→ What is being asked
Check each line of the records below for the string "Metres", then state how many lines contain it, with no other output.

Dataset items
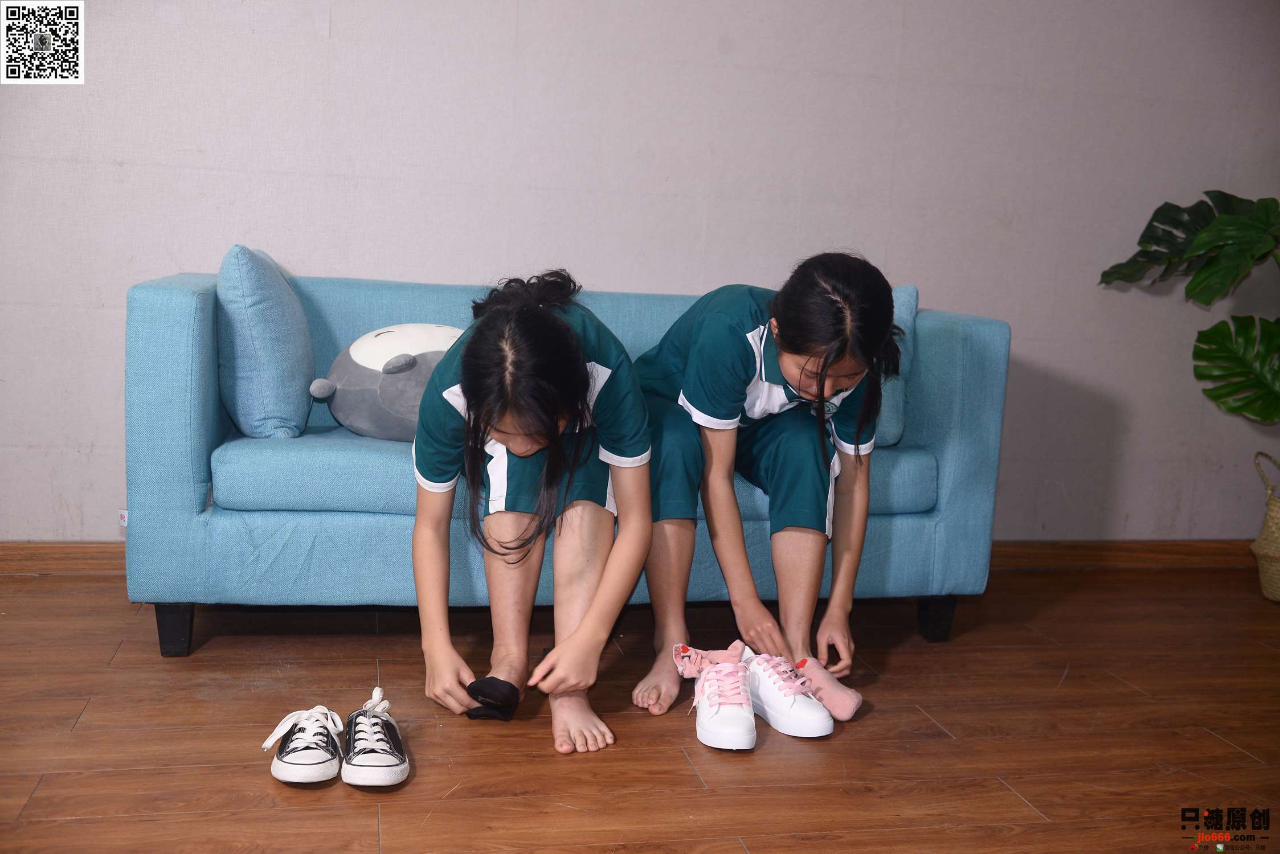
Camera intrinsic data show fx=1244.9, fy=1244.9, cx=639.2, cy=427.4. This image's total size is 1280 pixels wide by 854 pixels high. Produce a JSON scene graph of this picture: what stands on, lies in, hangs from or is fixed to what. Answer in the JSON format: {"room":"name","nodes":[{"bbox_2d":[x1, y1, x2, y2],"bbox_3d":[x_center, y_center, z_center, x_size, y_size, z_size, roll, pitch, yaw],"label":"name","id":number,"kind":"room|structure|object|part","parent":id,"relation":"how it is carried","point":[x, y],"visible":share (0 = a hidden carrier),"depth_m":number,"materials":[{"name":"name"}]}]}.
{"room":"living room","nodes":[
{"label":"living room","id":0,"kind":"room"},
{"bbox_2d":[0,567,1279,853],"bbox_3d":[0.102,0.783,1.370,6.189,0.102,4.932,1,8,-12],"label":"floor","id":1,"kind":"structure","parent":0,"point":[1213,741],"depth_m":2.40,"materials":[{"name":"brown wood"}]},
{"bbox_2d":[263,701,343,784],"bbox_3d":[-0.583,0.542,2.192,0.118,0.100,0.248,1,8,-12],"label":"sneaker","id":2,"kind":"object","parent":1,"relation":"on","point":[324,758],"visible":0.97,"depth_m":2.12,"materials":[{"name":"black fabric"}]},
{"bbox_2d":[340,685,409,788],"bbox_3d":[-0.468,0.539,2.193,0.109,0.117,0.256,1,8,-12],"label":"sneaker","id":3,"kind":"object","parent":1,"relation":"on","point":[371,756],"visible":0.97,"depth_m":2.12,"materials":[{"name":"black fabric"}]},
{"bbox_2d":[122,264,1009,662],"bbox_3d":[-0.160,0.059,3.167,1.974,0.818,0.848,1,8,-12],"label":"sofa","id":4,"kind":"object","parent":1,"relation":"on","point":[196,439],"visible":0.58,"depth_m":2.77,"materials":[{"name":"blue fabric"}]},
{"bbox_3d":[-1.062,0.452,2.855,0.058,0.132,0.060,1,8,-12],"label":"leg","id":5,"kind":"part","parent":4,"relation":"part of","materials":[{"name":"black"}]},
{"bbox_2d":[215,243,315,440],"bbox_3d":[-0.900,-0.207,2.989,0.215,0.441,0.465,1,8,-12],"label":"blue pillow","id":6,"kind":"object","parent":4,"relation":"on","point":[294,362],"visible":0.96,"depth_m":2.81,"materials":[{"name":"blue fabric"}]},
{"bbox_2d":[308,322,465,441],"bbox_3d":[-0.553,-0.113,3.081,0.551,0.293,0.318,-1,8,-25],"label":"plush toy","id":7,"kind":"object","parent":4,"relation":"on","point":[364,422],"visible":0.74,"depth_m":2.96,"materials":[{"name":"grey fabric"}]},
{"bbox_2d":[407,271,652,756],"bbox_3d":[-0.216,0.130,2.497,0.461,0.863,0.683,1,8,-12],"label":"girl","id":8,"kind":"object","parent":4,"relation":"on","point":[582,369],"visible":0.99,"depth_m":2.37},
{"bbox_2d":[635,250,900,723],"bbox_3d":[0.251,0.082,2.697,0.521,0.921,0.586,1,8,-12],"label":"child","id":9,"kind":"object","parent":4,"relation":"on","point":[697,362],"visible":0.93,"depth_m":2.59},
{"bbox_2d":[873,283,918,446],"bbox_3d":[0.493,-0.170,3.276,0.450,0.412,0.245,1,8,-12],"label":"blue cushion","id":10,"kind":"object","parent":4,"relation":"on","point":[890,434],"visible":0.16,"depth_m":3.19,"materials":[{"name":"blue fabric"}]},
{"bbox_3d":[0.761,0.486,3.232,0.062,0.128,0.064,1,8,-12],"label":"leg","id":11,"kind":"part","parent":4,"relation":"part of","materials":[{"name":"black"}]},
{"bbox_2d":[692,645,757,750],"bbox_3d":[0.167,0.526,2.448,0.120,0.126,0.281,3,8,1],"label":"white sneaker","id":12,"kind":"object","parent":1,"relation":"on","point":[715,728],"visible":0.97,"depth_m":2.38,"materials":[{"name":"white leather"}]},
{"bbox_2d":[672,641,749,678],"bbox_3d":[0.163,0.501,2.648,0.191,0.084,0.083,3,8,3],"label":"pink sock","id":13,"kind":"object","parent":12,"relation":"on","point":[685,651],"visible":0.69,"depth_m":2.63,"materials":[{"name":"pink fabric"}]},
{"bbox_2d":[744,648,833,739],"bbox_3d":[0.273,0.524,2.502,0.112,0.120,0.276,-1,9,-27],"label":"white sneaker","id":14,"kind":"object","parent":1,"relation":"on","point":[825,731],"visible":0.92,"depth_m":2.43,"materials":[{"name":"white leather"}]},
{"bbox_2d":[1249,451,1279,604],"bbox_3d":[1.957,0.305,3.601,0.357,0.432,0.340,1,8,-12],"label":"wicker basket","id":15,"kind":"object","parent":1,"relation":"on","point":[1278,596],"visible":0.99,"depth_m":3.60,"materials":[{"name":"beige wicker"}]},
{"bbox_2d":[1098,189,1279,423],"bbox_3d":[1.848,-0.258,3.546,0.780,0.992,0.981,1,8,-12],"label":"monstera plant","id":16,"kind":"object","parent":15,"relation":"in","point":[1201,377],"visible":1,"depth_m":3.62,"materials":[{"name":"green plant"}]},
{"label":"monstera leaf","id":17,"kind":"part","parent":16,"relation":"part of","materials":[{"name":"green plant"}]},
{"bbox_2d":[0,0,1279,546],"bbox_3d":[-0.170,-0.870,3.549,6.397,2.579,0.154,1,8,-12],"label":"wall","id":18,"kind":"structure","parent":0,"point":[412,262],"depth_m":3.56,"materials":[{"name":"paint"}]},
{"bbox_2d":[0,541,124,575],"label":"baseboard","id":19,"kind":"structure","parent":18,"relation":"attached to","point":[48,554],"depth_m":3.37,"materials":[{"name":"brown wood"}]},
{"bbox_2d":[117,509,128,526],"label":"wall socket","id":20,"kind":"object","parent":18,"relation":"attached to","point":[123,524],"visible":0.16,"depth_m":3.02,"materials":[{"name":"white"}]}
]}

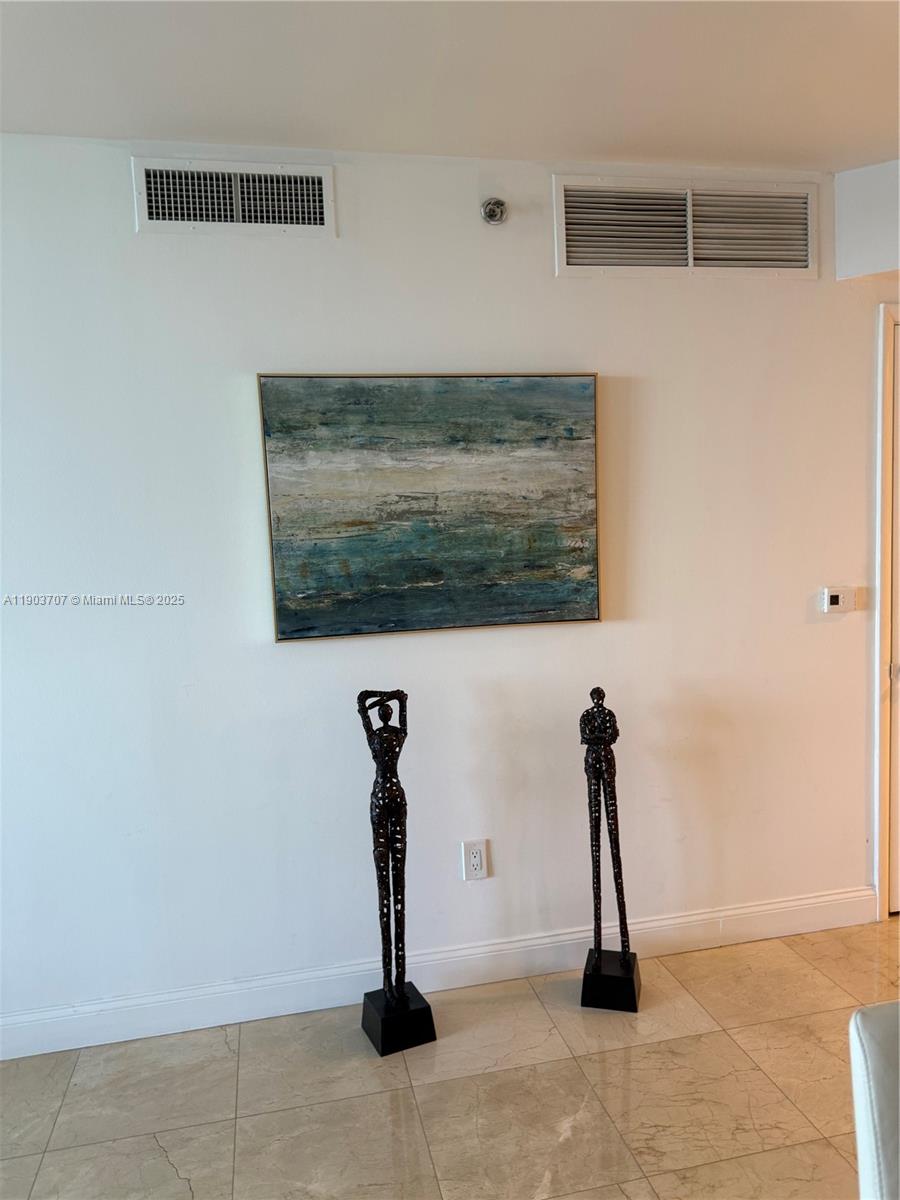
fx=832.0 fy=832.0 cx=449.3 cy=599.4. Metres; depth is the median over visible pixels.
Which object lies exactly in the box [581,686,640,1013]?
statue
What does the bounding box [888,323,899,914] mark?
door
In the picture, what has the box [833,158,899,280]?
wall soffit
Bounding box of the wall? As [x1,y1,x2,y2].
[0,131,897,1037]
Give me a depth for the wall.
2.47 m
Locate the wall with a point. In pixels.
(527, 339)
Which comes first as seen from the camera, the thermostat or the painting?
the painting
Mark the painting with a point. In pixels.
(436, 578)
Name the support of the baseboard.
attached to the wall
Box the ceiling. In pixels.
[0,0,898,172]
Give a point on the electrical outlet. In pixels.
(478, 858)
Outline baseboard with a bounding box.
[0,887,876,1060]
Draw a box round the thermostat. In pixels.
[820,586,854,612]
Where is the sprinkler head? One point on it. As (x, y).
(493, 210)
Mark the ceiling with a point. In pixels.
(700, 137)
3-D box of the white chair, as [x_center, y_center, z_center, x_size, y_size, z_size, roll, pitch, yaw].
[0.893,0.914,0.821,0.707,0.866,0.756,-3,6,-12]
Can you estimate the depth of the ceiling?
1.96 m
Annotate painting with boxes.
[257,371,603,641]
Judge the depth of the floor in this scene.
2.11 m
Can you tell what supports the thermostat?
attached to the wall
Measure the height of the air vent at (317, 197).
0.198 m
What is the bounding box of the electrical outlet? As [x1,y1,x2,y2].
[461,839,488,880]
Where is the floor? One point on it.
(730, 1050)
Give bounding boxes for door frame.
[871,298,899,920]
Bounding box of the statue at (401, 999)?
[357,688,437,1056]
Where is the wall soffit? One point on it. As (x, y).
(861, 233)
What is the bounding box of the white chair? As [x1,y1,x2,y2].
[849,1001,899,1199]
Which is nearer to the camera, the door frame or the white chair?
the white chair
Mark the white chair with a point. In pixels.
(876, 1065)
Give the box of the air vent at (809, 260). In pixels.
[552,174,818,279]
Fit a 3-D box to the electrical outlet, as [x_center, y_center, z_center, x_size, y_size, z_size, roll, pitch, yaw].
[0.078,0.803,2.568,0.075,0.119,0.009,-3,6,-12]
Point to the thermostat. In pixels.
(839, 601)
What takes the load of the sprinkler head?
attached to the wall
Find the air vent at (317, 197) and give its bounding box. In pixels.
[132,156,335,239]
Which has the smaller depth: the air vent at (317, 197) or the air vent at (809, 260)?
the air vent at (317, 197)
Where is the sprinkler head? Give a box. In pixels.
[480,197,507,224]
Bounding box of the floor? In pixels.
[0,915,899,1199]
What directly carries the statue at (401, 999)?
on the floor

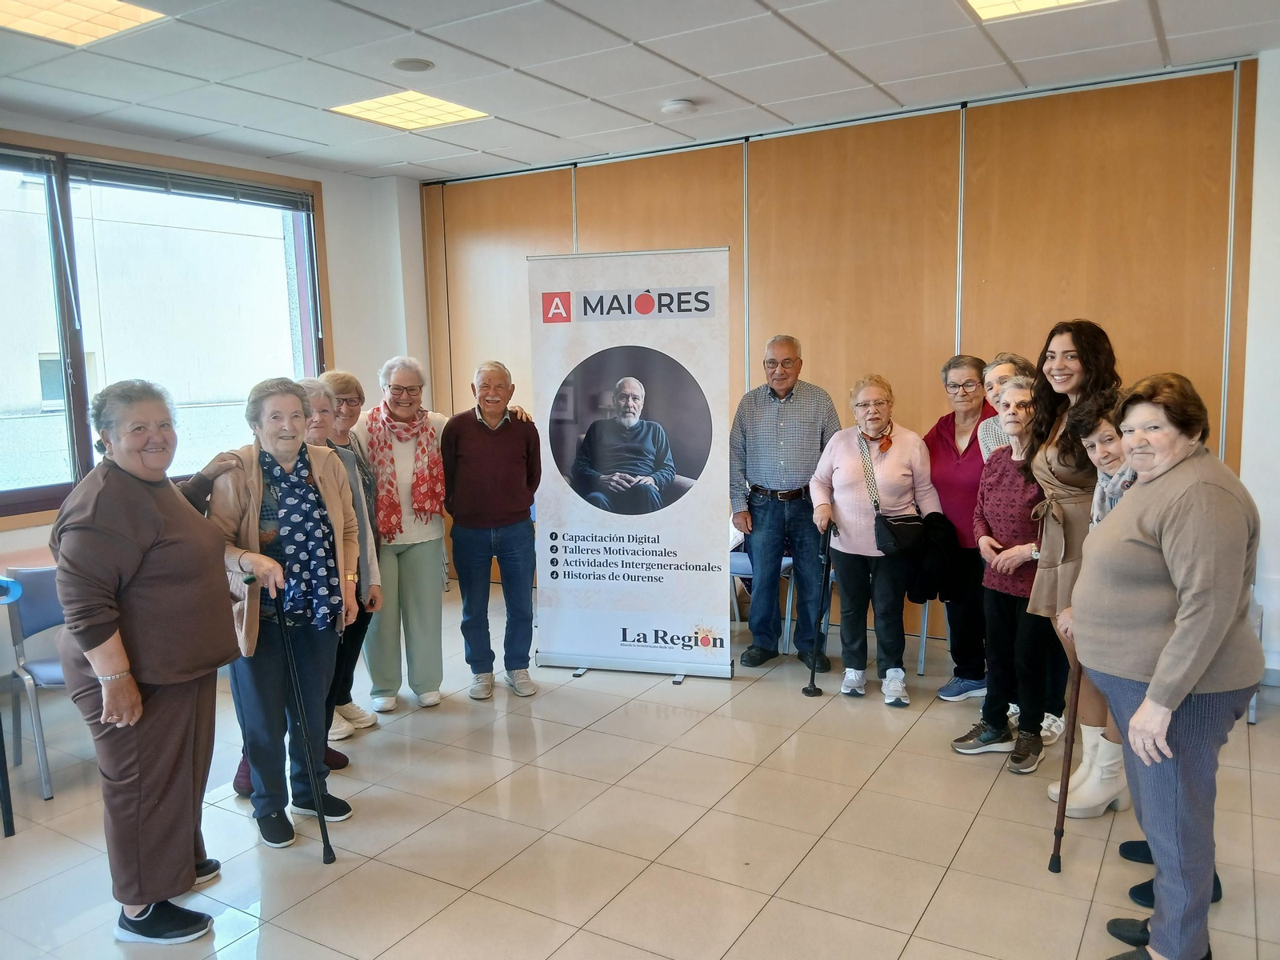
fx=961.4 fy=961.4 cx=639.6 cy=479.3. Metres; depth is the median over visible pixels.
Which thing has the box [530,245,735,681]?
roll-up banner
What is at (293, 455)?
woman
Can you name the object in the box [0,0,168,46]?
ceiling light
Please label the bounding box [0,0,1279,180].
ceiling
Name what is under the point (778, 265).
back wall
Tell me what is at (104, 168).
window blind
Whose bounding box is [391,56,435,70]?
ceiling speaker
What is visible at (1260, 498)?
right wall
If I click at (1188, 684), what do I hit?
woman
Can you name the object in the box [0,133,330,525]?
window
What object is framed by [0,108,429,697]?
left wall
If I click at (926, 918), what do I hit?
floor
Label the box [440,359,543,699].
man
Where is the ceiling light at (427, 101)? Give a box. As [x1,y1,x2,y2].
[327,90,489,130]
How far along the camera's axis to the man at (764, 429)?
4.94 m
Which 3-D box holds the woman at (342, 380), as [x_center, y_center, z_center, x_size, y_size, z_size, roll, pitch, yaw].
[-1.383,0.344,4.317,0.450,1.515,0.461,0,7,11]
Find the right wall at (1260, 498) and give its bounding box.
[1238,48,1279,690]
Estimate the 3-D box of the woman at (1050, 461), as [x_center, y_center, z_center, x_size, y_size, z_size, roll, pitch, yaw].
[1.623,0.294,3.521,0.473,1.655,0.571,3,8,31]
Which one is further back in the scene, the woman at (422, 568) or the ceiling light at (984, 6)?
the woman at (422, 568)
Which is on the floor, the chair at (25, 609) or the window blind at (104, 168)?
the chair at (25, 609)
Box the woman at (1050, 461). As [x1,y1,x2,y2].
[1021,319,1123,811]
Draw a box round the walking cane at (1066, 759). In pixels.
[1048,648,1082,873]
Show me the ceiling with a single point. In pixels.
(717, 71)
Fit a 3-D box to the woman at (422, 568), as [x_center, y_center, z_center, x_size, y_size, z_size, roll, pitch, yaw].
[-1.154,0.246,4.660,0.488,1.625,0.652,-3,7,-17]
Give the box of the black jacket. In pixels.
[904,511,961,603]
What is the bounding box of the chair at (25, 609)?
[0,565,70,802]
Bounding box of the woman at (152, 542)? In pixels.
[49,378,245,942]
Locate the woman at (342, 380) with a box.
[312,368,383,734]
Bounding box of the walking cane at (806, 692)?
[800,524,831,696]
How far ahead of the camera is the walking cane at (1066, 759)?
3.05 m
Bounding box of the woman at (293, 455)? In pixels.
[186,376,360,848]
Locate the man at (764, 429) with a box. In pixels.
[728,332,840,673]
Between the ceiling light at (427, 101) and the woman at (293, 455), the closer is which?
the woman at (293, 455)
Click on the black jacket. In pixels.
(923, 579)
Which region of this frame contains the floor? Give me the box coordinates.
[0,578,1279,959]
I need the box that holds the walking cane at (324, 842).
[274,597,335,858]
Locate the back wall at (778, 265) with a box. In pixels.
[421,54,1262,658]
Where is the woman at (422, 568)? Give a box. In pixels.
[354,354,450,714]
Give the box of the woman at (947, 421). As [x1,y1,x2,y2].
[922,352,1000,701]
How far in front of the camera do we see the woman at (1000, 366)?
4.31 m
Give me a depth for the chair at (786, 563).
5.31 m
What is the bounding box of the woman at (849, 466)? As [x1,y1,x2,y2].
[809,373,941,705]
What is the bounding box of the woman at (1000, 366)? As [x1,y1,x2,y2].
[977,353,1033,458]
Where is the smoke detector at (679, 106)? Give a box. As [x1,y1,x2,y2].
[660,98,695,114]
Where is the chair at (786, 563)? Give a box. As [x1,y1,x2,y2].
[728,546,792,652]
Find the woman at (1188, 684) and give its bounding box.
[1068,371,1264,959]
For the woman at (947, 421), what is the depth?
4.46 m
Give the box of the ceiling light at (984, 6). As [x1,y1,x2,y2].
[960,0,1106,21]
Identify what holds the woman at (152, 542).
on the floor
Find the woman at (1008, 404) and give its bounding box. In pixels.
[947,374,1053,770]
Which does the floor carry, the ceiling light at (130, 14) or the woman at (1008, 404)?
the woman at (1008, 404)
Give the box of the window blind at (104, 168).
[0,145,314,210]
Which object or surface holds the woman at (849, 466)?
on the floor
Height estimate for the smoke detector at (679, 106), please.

→ Result below
2